#### Task prompt
For the entries that follow, restate word for word the line containing "high amount of", the line containing "staining demonstrates moderate", and every line that lies between them.

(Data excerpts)
□ □ □ □ □ □ □

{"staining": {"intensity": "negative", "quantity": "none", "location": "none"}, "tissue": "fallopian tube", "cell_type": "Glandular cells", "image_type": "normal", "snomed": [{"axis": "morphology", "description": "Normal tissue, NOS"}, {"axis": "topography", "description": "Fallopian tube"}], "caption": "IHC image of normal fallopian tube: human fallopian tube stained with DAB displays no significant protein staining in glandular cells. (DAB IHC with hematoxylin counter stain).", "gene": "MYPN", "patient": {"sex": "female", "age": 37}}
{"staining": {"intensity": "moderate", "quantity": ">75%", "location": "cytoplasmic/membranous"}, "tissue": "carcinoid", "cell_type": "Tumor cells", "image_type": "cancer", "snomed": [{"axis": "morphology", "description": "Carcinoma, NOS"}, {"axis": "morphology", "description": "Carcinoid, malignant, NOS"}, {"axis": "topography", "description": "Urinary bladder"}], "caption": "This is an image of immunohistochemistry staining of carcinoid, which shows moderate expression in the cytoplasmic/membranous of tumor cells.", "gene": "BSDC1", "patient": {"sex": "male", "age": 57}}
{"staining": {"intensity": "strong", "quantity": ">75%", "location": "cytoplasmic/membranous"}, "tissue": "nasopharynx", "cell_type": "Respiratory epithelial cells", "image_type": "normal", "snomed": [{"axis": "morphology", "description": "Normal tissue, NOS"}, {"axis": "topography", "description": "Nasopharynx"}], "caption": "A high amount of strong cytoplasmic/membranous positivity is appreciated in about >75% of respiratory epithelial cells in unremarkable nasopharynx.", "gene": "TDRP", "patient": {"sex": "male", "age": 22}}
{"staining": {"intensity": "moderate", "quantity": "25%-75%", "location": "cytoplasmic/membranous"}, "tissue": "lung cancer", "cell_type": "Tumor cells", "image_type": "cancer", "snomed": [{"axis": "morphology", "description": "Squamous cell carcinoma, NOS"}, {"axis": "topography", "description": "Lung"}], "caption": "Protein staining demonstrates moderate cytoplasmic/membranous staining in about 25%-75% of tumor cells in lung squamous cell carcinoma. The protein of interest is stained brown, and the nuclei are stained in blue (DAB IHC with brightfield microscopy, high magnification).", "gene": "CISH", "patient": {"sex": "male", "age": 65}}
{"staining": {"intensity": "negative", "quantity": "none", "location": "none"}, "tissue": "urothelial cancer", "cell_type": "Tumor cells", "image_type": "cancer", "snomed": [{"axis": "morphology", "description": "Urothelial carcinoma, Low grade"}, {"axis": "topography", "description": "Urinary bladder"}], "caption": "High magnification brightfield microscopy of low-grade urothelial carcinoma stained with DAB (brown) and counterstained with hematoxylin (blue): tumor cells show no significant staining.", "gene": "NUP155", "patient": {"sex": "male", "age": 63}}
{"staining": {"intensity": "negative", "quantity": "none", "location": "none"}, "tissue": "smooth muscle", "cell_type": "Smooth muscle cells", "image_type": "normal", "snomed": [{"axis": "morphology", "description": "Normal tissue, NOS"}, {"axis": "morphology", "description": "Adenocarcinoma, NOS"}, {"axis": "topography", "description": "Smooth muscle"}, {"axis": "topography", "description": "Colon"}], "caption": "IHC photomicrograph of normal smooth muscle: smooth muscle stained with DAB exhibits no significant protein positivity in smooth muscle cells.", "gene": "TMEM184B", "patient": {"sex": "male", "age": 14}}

□ □ □ □ □ □ □

#### Reply
{"staining": {"intensity": "strong", "quantity": ">75%", "location": "cytoplasmic/membranous"}, "tissue": "nasopharynx", "cell_type": "Respiratory epithelial cells", "image_type": "normal", "snomed": [{"axis": "morphology", "description": "Normal tissue, NOS"}, {"axis": "topography", "description": "Nasopharynx"}], "caption": "A high amount of strong cytoplasmic/membranous positivity is appreciated in about >75% of respiratory epithelial cells in unremarkable nasopharynx.", "gene": "TDRP", "patient": {"sex": "male", "age": 22}}
{"staining": {"intensity": "moderate", "quantity": "25%-75%", "location": "cytoplasmic/membranous"}, "tissue": "lung cancer", "cell_type": "Tumor cells", "image_type": "cancer", "snomed": [{"axis": "morphology", "description": "Squamous cell carcinoma, NOS"}, {"axis": "topography", "description": "Lung"}], "caption": "Protein staining demonstrates moderate cytoplasmic/membranous staining in about 25%-75% of tumor cells in lung squamous cell carcinoma. The protein of interest is stained brown, and the nuclei are stained in blue (DAB IHC with brightfield microscopy, high magnification).", "gene": "CISH", "patient": {"sex": "male", "age": 65}}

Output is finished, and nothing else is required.